Another answer to (1), suggested by some of your comments, could appeal to the possibility that agents are more dangerous when you can tweak a single simple parameter like “how much time they have to think” or “search depth” and thereby get better performance (this feels related to Eliezer’s worries about “turning up the intelligence dial” by “running it with larger bounds on the for-loops”). I agree that if you can just “turn up the intelligence dial,” that is quite a bit more worrying than if you can’t — but I think this is fairly orthogonal to the Joe-planning vs. Ben-planning distinction. For example, I think you can have Joe-planning agents where you can increase e.g. their search depth by tweaking a single parameter, and you can have Ben-planning agents where the parameters you’d need to tweak aren’t under your control (or the agent’s control), but rather are buried inside some tangled opaque neural network you don’t understand.
The central reason I’m interested in Joe-planning, though, is that I think the instrumental convergence argument makes the most sense if Joe-planning is involved—e.g., if the agent is running simulations that allow it to notice and respond to incentives to seek power (there are versions of the argument that don’t appeal to Joe-planning, but I like these less—see discussion in footnote 87 here). It’s true that you can end up power-seeking-ish via non-Joe-planning paths (for example, if in training you developed sphex-ish heuristics that favor power-seeking-ish actions); but when I actually imagine AI systems that end up power-seeking, I imagine it happening because they noticed, in the course of modeling the world in order to achieve their goals, that power-seeking (even in ways humans wouldn’t like) would help.
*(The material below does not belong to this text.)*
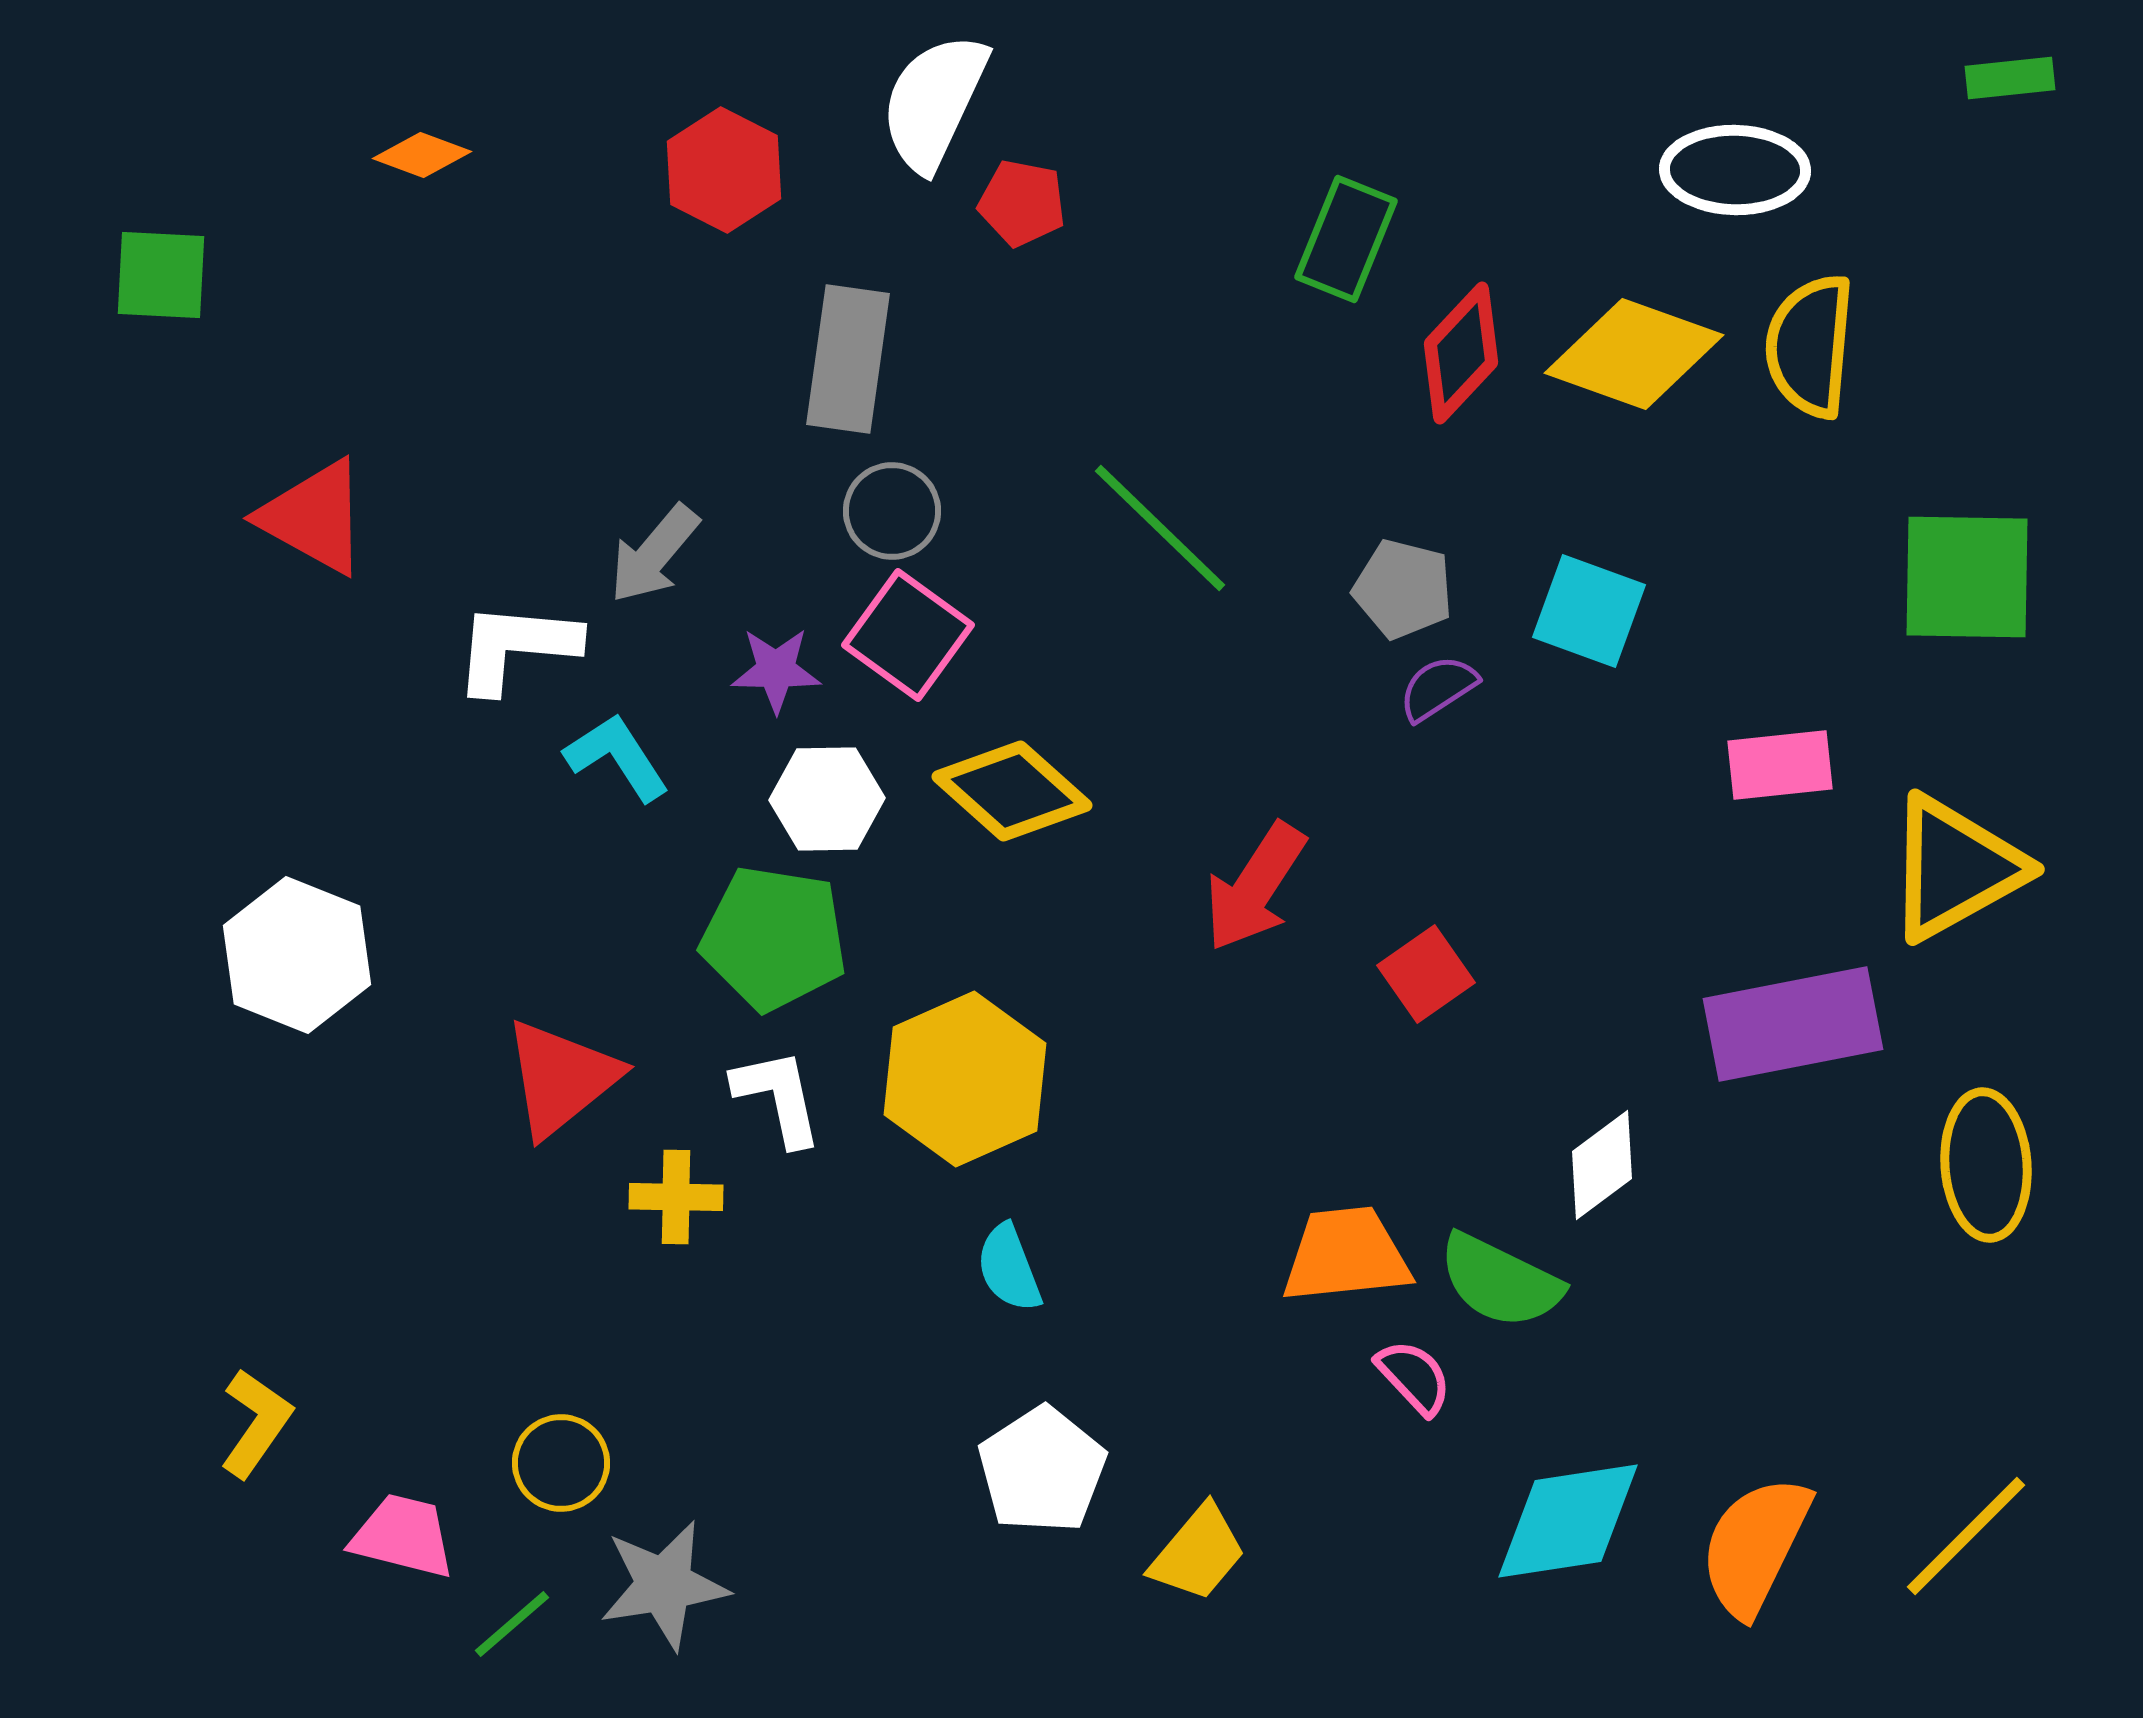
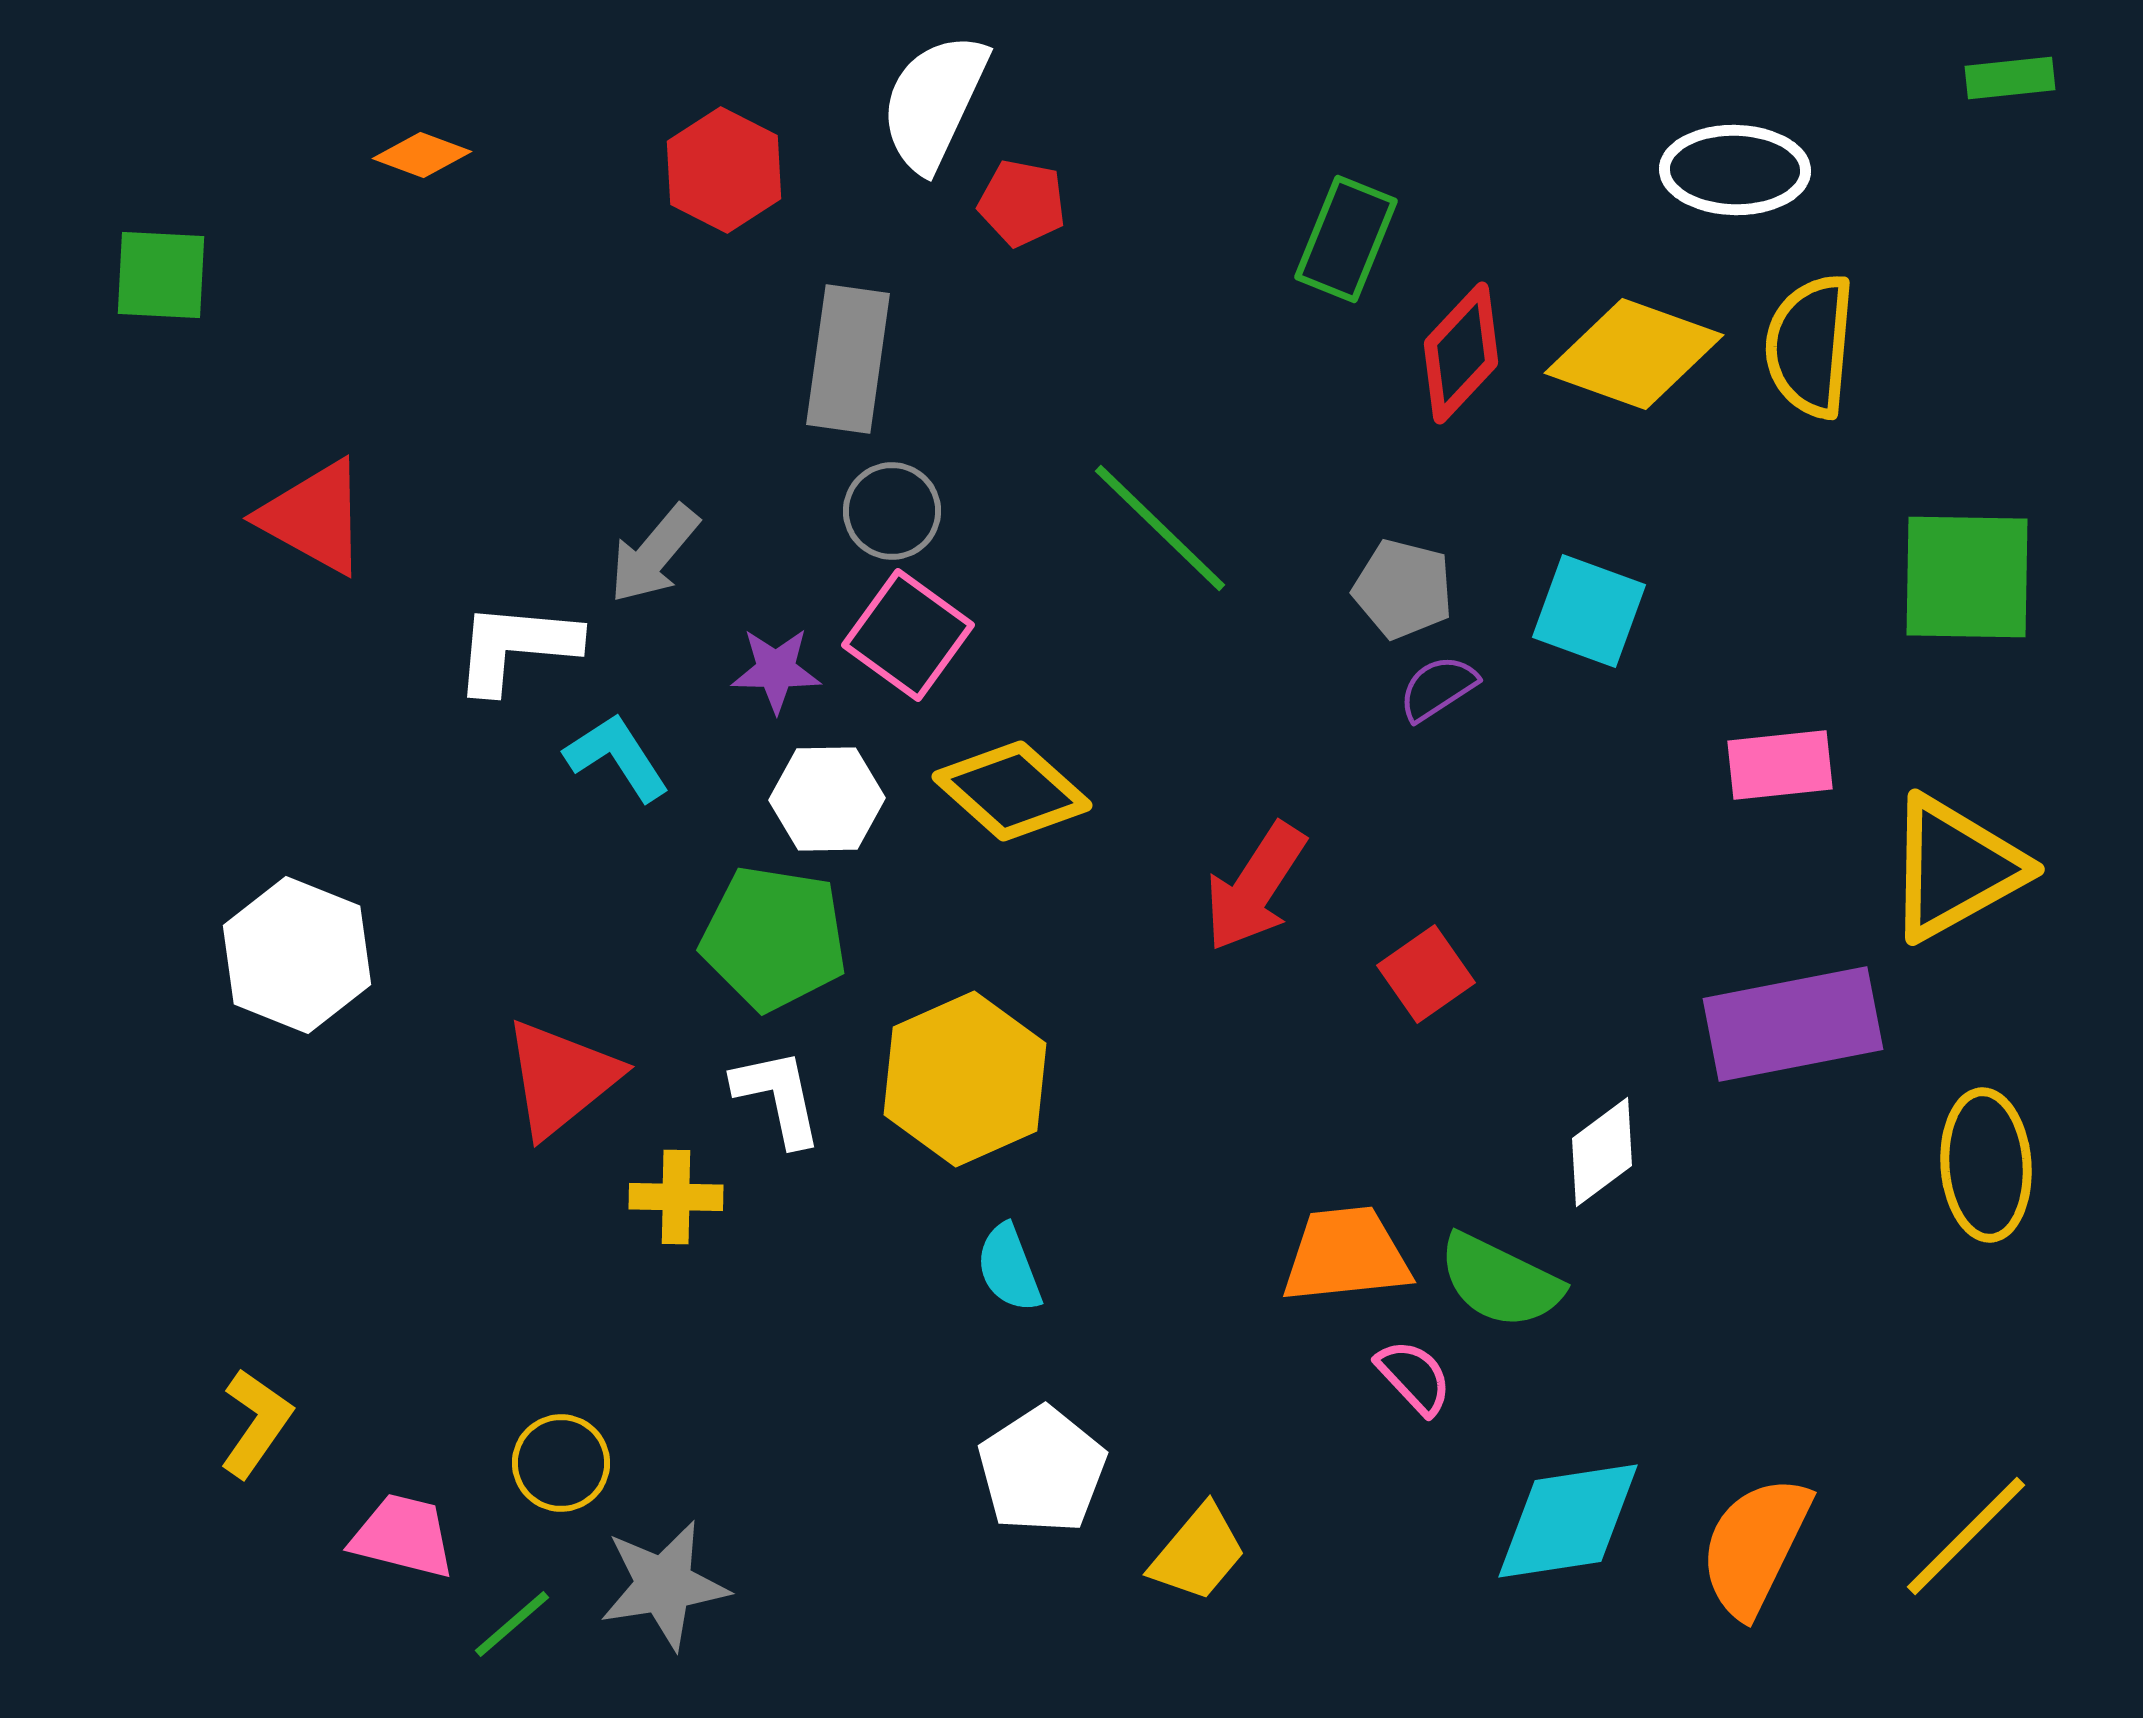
white diamond at (1602, 1165): moved 13 px up
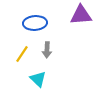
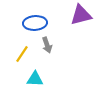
purple triangle: rotated 10 degrees counterclockwise
gray arrow: moved 5 px up; rotated 21 degrees counterclockwise
cyan triangle: moved 3 px left; rotated 42 degrees counterclockwise
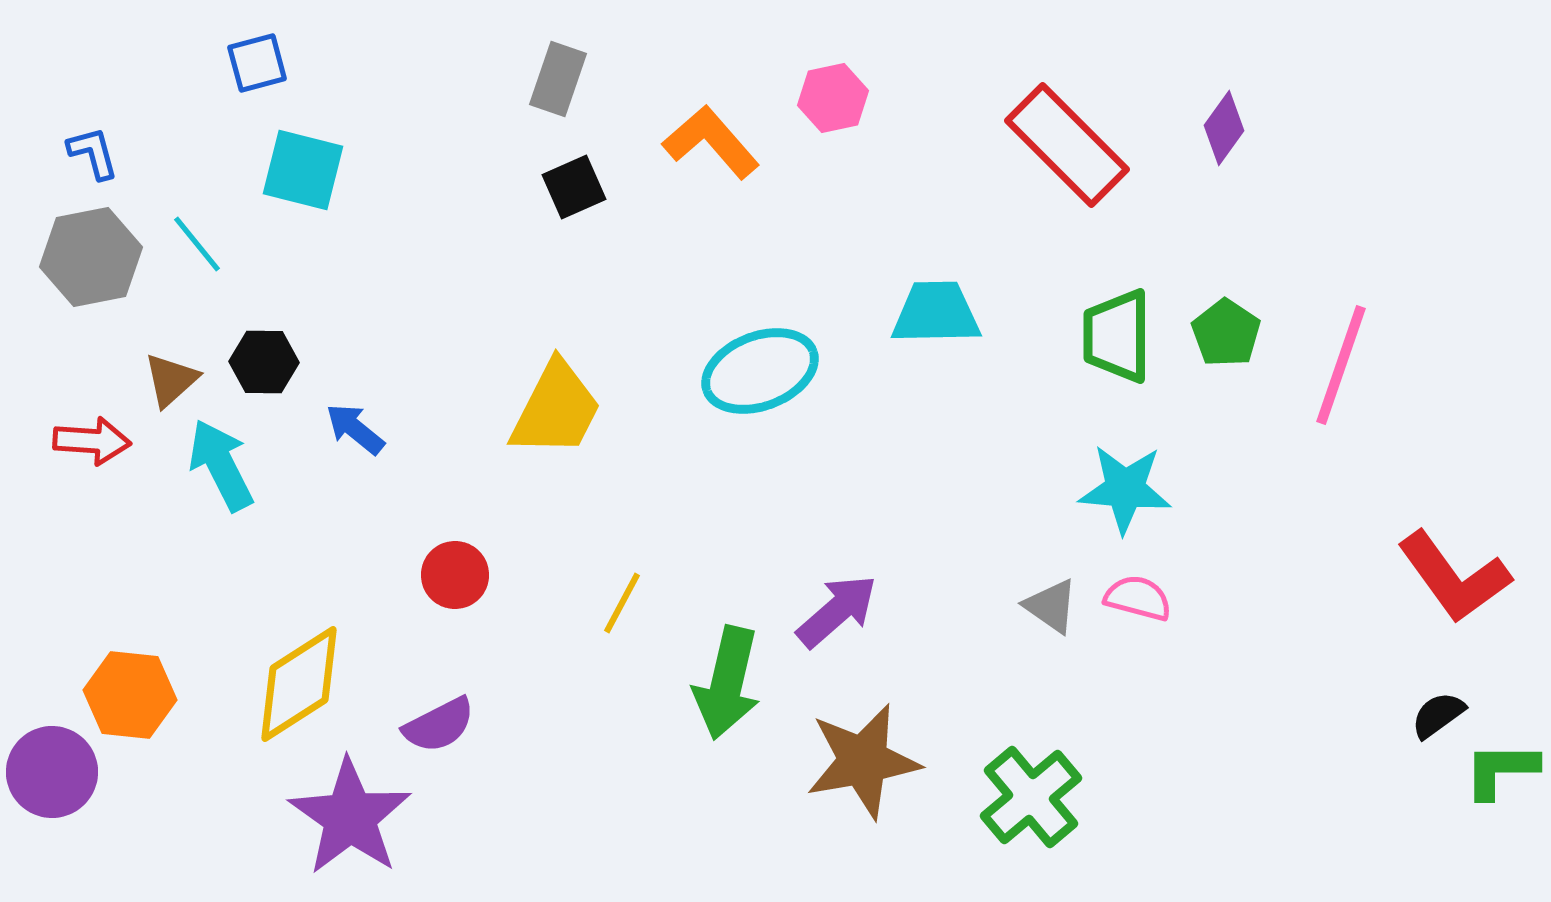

Can this happen without Ben-planning? I think it can. Suppose, for example, that none of your previous Joe-planning models were power-seeking. Then, you train a new Joe-planner, who can run more sophisticated simulations. On some inputs, this Joe-planner realizes that power-seeking is advantageous, and goes for it (or starts deceiving you, or whatever).
Re: (2), for the reasons discussed in section 3.1, I tend to see Joe-planning as pretty key to lots of task-performance — though I acknowledge that my intuitions are surprised by how much it looks like you can do via something more intuitively “sphexish.” And I acknowledge that some of those arguments may apply less to Ben-planning. I do think this is some comfort, since agents that learn via planning are indeed scarier. But I am separately worried that ongoing learning will be very useful/incentivized, too.